Hallo, beides it möglich.

Eine freiwillige Weiterversicherung ist nicht billig, denn der Beitrag richtet sich nach deinem halben Einkommen. Langfristig wäre der Vorteil, dass er als späterer Rentner in der GKV bleiben könnte.

Der Ehemann ist automatisch über Dich mit (vermutlich) 70% in der Beihilfe berücksichtigungsfähig, d.h. es müssen nur 30% privat versichert werden. Das ist vermutlich trotz seines Alters günstiger, die PKV kann ihn auch nicht ablehnen.

Nachteil: Die Rückkehr in die GKV wird schwierig, wenn er keinen Job mehr findet. Wenn er dann als Rentner in der PKV bleibt (vielleicht zu 100%, weil sein Einkommen durch die Rente für die Beihilfe zu hoch ist), wirds richtig teuer.

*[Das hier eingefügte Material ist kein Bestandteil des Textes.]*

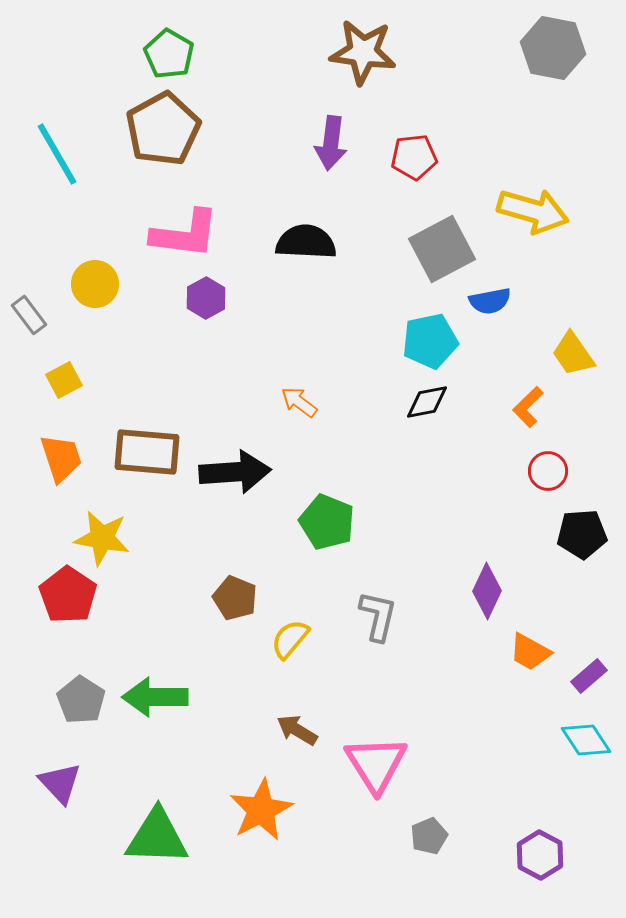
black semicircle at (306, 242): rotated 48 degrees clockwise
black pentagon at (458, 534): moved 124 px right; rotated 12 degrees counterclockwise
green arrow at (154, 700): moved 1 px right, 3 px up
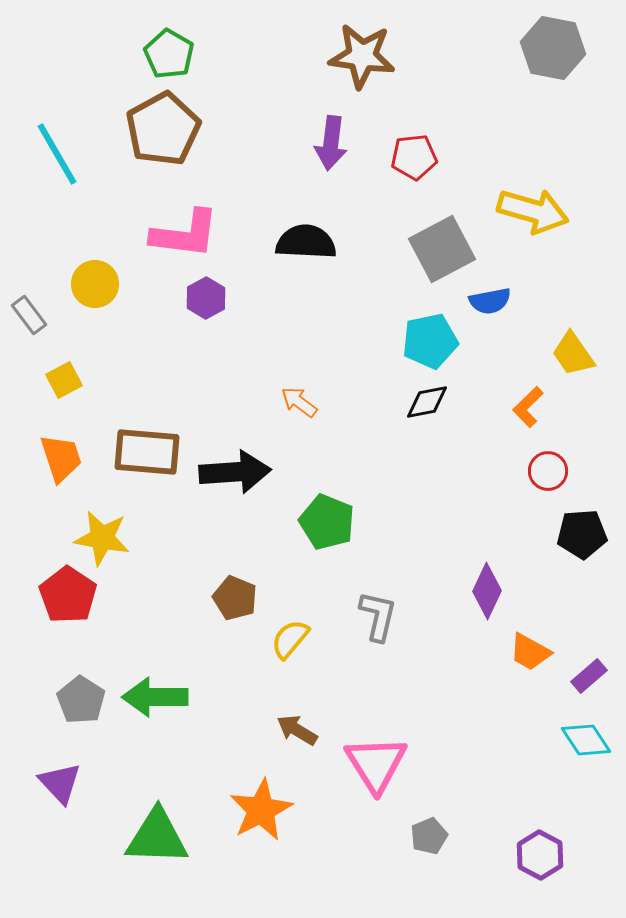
brown star at (363, 52): moved 1 px left, 4 px down
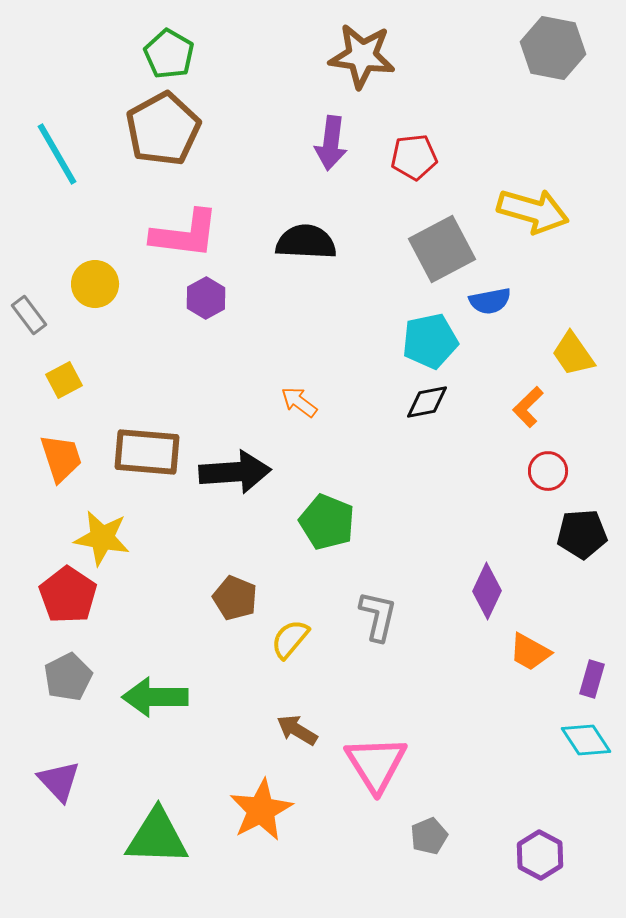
purple rectangle at (589, 676): moved 3 px right, 3 px down; rotated 33 degrees counterclockwise
gray pentagon at (81, 700): moved 13 px left, 23 px up; rotated 12 degrees clockwise
purple triangle at (60, 783): moved 1 px left, 2 px up
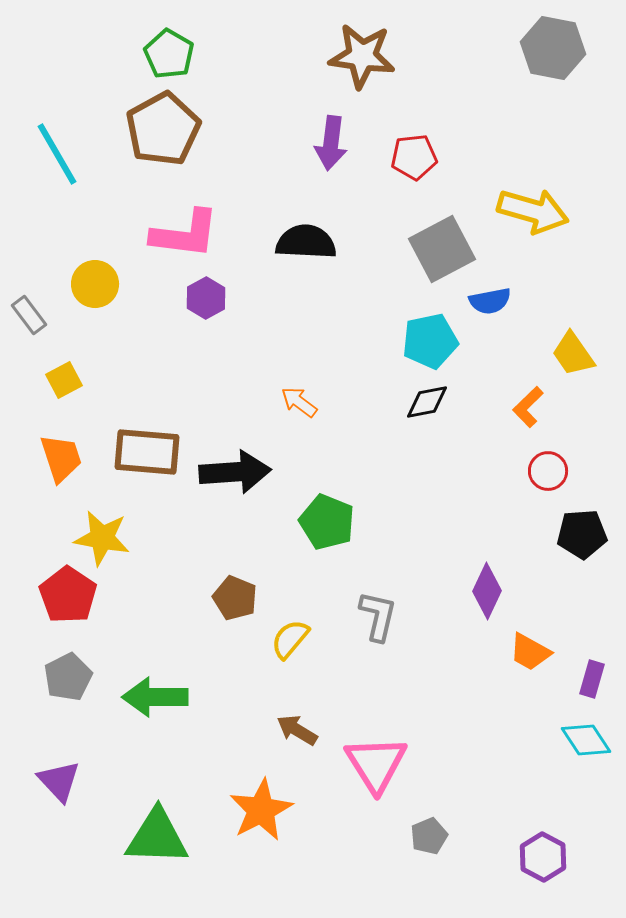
purple hexagon at (540, 855): moved 3 px right, 2 px down
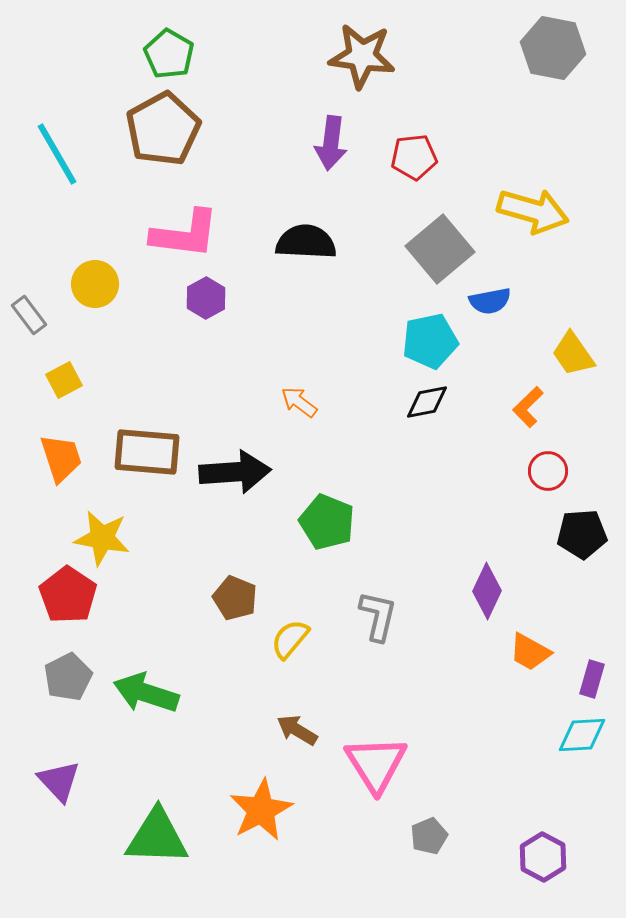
gray square at (442, 249): moved 2 px left; rotated 12 degrees counterclockwise
green arrow at (155, 697): moved 9 px left, 4 px up; rotated 18 degrees clockwise
cyan diamond at (586, 740): moved 4 px left, 5 px up; rotated 60 degrees counterclockwise
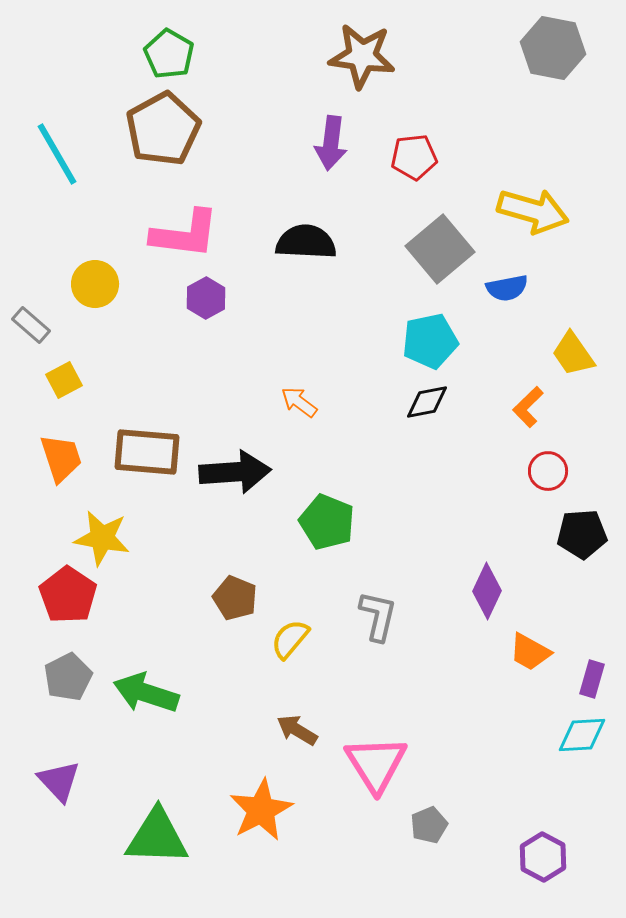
blue semicircle at (490, 301): moved 17 px right, 13 px up
gray rectangle at (29, 315): moved 2 px right, 10 px down; rotated 12 degrees counterclockwise
gray pentagon at (429, 836): moved 11 px up
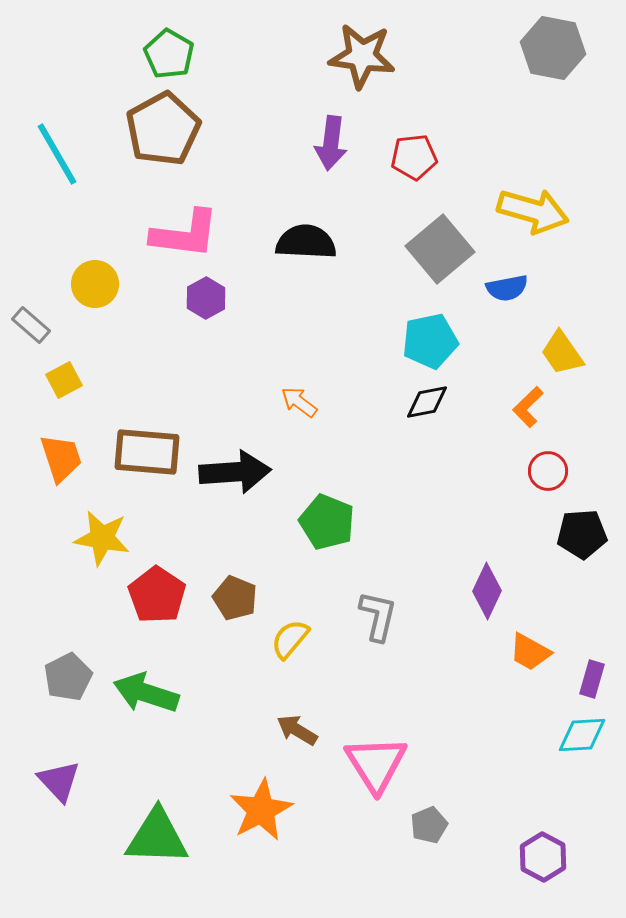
yellow trapezoid at (573, 354): moved 11 px left, 1 px up
red pentagon at (68, 595): moved 89 px right
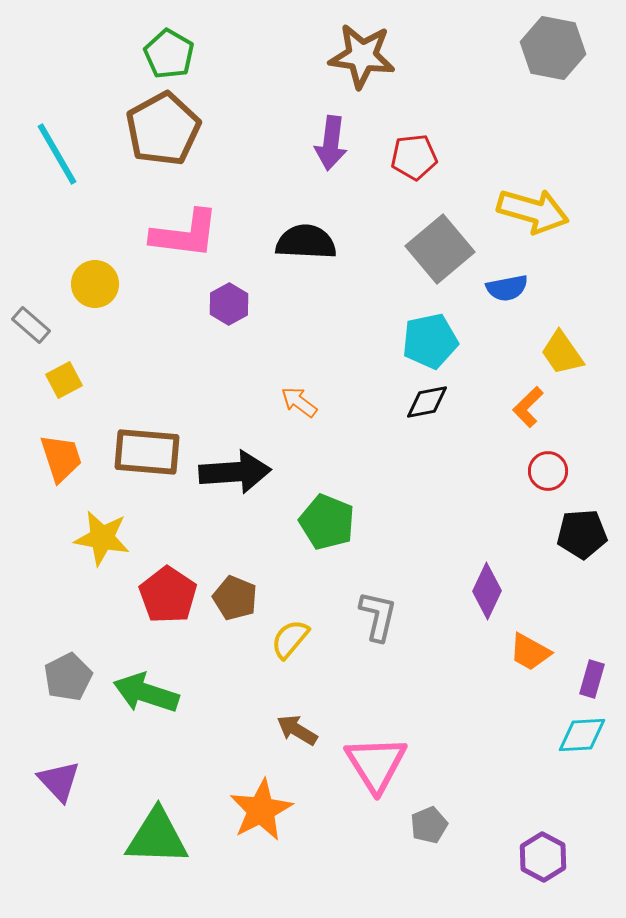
purple hexagon at (206, 298): moved 23 px right, 6 px down
red pentagon at (157, 595): moved 11 px right
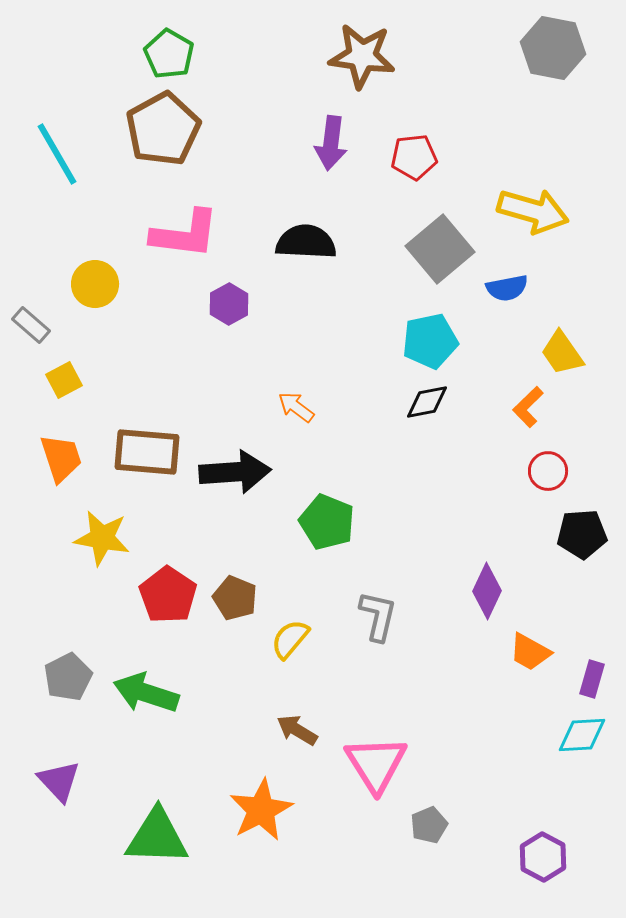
orange arrow at (299, 402): moved 3 px left, 5 px down
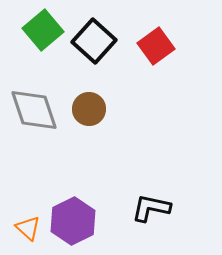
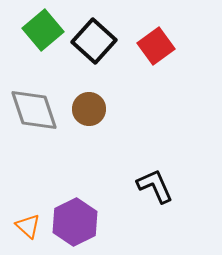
black L-shape: moved 4 px right, 22 px up; rotated 54 degrees clockwise
purple hexagon: moved 2 px right, 1 px down
orange triangle: moved 2 px up
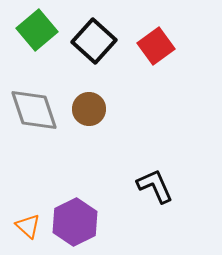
green square: moved 6 px left
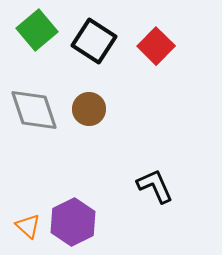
black square: rotated 9 degrees counterclockwise
red square: rotated 9 degrees counterclockwise
purple hexagon: moved 2 px left
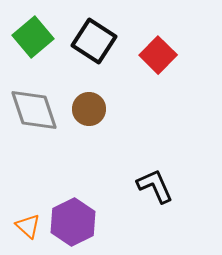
green square: moved 4 px left, 7 px down
red square: moved 2 px right, 9 px down
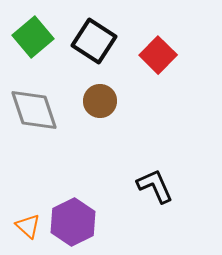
brown circle: moved 11 px right, 8 px up
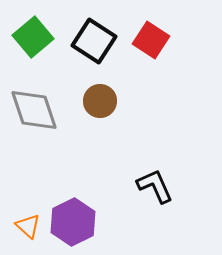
red square: moved 7 px left, 15 px up; rotated 12 degrees counterclockwise
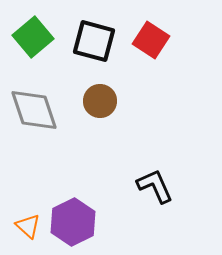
black square: rotated 18 degrees counterclockwise
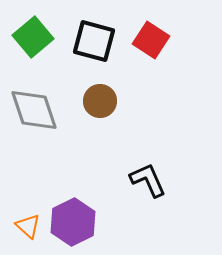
black L-shape: moved 7 px left, 6 px up
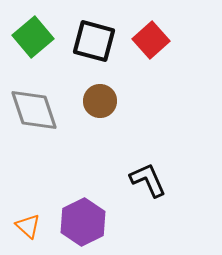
red square: rotated 15 degrees clockwise
purple hexagon: moved 10 px right
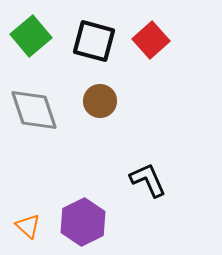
green square: moved 2 px left, 1 px up
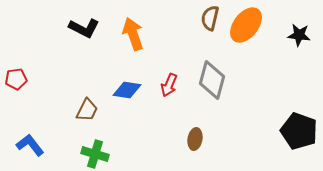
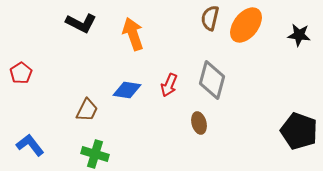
black L-shape: moved 3 px left, 5 px up
red pentagon: moved 5 px right, 6 px up; rotated 25 degrees counterclockwise
brown ellipse: moved 4 px right, 16 px up; rotated 25 degrees counterclockwise
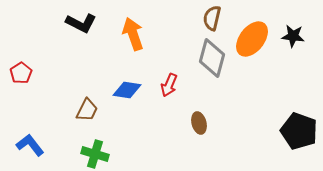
brown semicircle: moved 2 px right
orange ellipse: moved 6 px right, 14 px down
black star: moved 6 px left, 1 px down
gray diamond: moved 22 px up
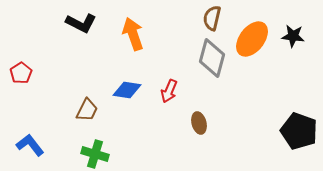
red arrow: moved 6 px down
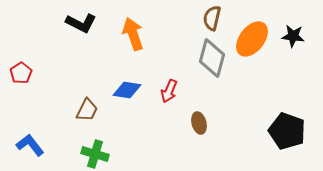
black pentagon: moved 12 px left
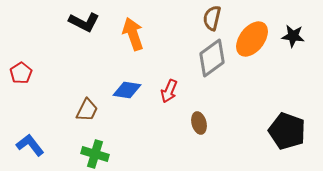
black L-shape: moved 3 px right, 1 px up
gray diamond: rotated 39 degrees clockwise
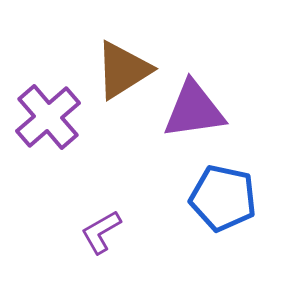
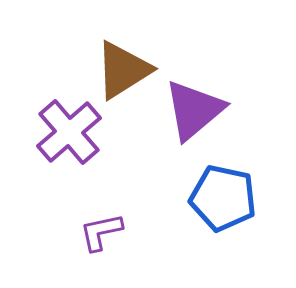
purple triangle: rotated 32 degrees counterclockwise
purple cross: moved 21 px right, 15 px down
purple L-shape: rotated 18 degrees clockwise
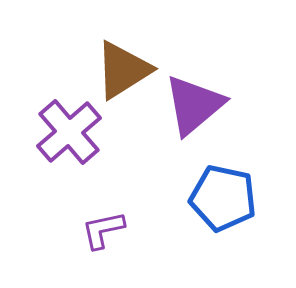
purple triangle: moved 5 px up
purple L-shape: moved 2 px right, 2 px up
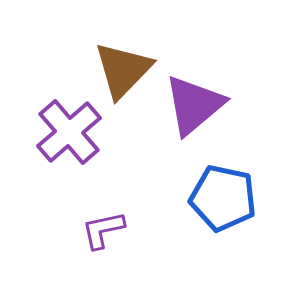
brown triangle: rotated 14 degrees counterclockwise
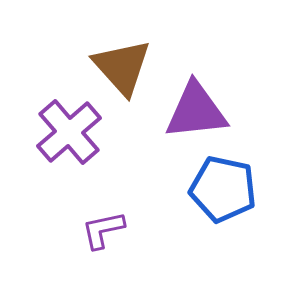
brown triangle: moved 1 px left, 3 px up; rotated 26 degrees counterclockwise
purple triangle: moved 2 px right, 6 px down; rotated 34 degrees clockwise
blue pentagon: moved 9 px up
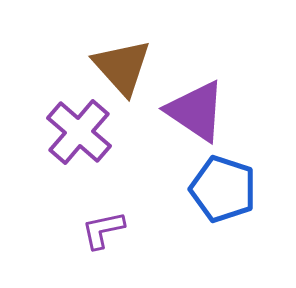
purple triangle: rotated 40 degrees clockwise
purple cross: moved 10 px right; rotated 8 degrees counterclockwise
blue pentagon: rotated 6 degrees clockwise
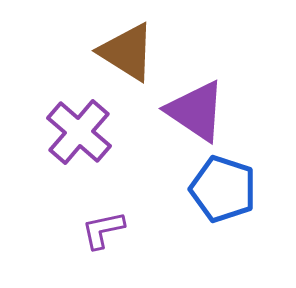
brown triangle: moved 5 px right, 15 px up; rotated 16 degrees counterclockwise
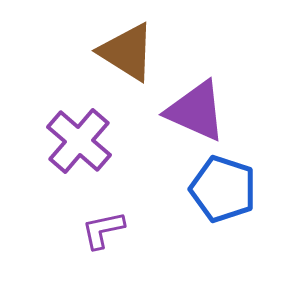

Was konkret güntiger ist, kann man nur mit Kenntnis der genauen finanziellen Situation und des beihilfegebenden Bundeslandes beantworten.

Viel Glück

Barmer

Sehr gute Frage!

Ehegatten von Beamten bekommen oft mehr Beihilfe als die Beamten. Das spricht für eine Restkostenversicherung (also privat), wenn man die abschließen kann.

Andererseits kann die z. B. 30 % Restkostenversicherung - schon jetzt, noch wahrscheinlicher aber in Zukunft - über dem Beitrag zur GKV liegen, der sich nach dem Einkommen bemisst.

Dein Mann kann sich also freiwillig in seiner derzeitigen vermutlich gesetzlichen Krankenversicherung versichern und wahrscheinlich ist das der sinnvolle Weg.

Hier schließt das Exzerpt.